Apesar do que dizem os eleitores no Iowa, poderá também haver muitos republicanos que, caso Trump for condenado nalgum dos processos que enfrenta, optam por não votar nele - escolhendo a única alternativa ou abstendo-se. Ou os que, diante da ameaça à democracia, optem mesmo por voltar a escolher Biden, apesar de todas as críticas contra as suas políticas.

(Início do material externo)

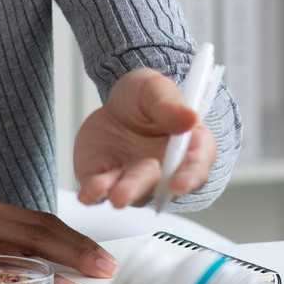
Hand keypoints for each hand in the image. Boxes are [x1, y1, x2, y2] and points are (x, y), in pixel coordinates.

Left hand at [73, 67, 216, 207]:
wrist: (116, 106)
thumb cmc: (145, 99)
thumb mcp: (156, 89)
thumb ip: (170, 105)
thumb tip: (189, 117)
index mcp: (188, 148)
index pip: (195, 167)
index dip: (189, 177)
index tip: (179, 184)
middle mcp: (164, 171)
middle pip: (157, 185)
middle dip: (138, 188)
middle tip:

É preciso contudo ter em conta que nem sempre o vencedor do voto popular se torna presidente. Os eleitores nos EUA escolhem, em cada estado, os chamados grandes eleitores do colégio eleitoral - há 538 no total, sendo que o vencedor precisa de 270. E na grande maioria dos estados, quem ganha (e pode ser só por um voto), conquista todos os grandes eleitores em jogo. Quando foi eleito em 2016, Trump não ganhou o voto popular - teve menos 2,8 milhões de votos do que a democrata Hillary Clinton. Ainda assim, tinha 304 grandes eleitores e entrou na Casa Branca. O próprio George W. Bush, em 2000, perdeu o voto popular para Al Gore, ganhando quatro anos depois graças ao apoio que conquistou com a resposta aos atentados do 11 de Setembro de 2001.